* [MATERIAL PROVIDED]
****************************************

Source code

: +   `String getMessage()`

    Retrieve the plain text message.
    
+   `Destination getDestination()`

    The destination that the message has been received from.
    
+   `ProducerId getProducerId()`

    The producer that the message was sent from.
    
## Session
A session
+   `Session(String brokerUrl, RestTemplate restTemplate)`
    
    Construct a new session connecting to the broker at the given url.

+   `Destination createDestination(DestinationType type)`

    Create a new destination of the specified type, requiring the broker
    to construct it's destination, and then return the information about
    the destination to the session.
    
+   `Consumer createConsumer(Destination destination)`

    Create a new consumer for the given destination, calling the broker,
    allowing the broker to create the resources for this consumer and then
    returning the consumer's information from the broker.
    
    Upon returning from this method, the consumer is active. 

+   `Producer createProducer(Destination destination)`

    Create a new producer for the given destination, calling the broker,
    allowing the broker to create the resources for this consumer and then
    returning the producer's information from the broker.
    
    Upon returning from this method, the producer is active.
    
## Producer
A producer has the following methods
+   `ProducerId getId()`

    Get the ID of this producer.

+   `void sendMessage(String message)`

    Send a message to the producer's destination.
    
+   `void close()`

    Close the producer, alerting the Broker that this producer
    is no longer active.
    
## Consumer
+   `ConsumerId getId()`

****************************************

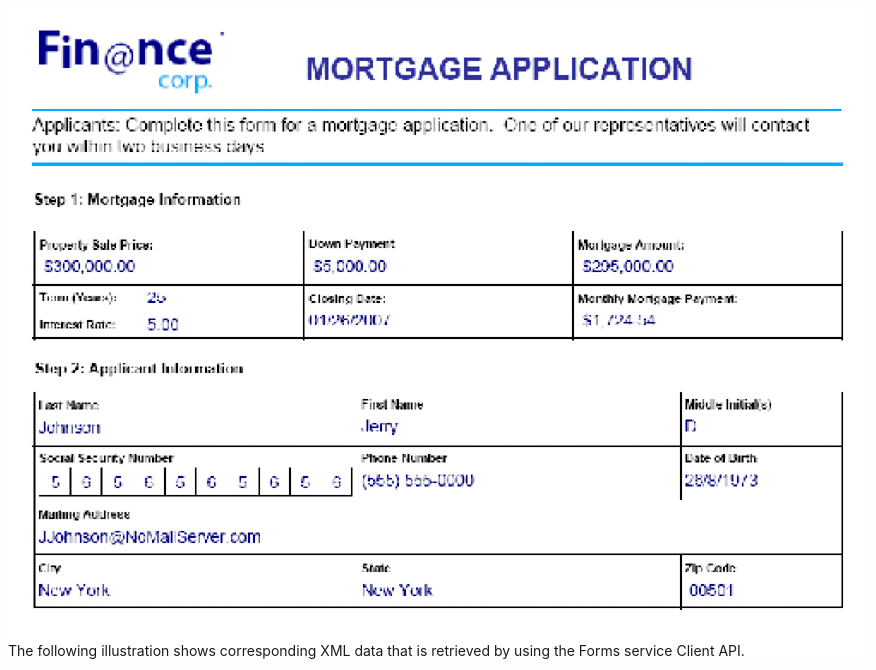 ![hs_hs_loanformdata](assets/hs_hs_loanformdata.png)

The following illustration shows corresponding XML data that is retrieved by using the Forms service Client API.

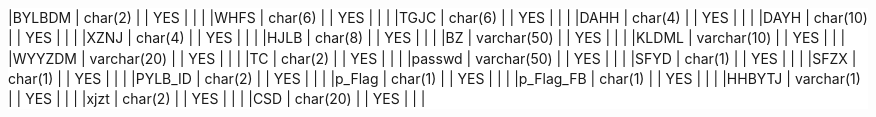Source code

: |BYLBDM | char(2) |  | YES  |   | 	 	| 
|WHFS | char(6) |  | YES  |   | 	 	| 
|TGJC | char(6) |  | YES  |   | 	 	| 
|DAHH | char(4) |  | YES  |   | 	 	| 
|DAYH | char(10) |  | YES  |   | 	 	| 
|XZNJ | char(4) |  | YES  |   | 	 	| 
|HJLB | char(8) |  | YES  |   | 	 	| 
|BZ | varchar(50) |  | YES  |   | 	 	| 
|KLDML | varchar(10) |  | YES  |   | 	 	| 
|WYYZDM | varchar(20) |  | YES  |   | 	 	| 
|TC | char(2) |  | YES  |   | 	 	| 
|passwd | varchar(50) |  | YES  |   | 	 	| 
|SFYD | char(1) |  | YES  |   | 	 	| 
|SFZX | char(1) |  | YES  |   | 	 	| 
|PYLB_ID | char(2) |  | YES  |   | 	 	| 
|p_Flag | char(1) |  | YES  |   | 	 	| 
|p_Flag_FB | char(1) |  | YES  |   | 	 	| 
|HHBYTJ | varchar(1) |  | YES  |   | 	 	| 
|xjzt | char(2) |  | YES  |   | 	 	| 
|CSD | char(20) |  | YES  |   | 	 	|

****************************************

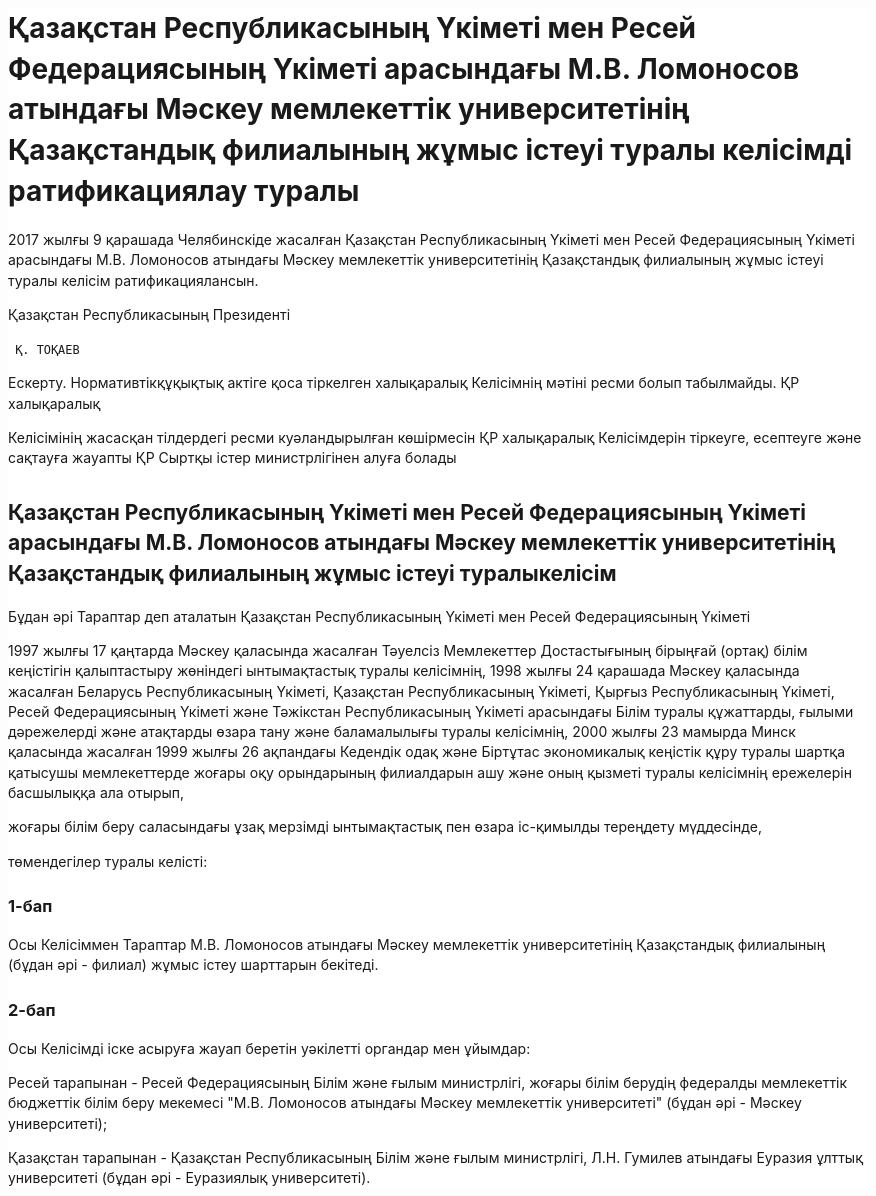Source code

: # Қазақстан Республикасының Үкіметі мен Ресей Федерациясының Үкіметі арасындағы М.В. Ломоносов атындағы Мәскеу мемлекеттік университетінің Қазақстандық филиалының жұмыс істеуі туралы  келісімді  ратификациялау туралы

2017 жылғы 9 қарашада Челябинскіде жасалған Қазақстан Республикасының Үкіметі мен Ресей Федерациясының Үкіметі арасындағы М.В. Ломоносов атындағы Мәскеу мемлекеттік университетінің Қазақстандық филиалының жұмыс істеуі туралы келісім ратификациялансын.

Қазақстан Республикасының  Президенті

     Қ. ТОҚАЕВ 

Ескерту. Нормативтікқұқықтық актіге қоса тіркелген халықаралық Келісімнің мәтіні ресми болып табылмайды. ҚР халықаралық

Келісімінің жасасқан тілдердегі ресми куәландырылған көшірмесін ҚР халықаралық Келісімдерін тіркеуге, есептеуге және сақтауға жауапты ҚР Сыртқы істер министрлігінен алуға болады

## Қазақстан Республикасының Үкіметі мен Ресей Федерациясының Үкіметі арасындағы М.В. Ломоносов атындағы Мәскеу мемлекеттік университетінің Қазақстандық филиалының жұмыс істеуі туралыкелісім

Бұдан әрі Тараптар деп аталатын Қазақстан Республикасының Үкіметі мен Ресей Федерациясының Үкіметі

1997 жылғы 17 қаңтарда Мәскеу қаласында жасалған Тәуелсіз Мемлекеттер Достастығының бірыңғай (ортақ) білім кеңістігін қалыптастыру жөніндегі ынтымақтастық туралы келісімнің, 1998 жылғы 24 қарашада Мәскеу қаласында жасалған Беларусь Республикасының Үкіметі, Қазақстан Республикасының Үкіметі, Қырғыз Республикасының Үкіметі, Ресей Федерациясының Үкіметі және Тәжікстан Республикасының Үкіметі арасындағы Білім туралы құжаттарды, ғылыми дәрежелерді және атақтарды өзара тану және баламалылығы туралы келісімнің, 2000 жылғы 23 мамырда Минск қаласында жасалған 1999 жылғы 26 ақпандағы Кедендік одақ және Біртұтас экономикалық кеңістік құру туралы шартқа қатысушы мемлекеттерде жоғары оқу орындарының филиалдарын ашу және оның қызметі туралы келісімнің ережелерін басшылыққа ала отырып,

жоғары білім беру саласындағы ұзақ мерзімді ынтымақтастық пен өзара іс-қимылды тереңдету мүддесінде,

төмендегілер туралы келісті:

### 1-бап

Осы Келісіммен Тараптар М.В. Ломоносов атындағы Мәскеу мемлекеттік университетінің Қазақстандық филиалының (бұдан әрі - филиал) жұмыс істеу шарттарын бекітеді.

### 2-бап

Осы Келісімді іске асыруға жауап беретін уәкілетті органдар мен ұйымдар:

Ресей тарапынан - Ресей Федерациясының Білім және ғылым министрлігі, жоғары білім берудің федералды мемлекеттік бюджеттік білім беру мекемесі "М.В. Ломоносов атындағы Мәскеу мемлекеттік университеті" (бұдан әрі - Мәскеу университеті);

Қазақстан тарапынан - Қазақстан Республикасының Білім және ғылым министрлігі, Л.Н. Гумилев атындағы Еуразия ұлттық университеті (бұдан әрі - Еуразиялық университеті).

****************************************

* [WHAT YOU NEED TO DO] Using the listing above, locate the lines that hold "ресми" and copy each one.

* [FINISHED TASK]
Ескерту. Нормативтікқұқықтық актіге қоса тіркелген халықаралық Келісімнің мәтіні ресми болып табылмайды. ҚР халықаралық
Келісімінің жасасқан тілдердегі ресми куәландырылған көшірмесін ҚР халықаралық Келісімдерін тіркеуге, есептеуге және сақтауға жауапты ҚР Сыртқы істер министрлігінен алуға болады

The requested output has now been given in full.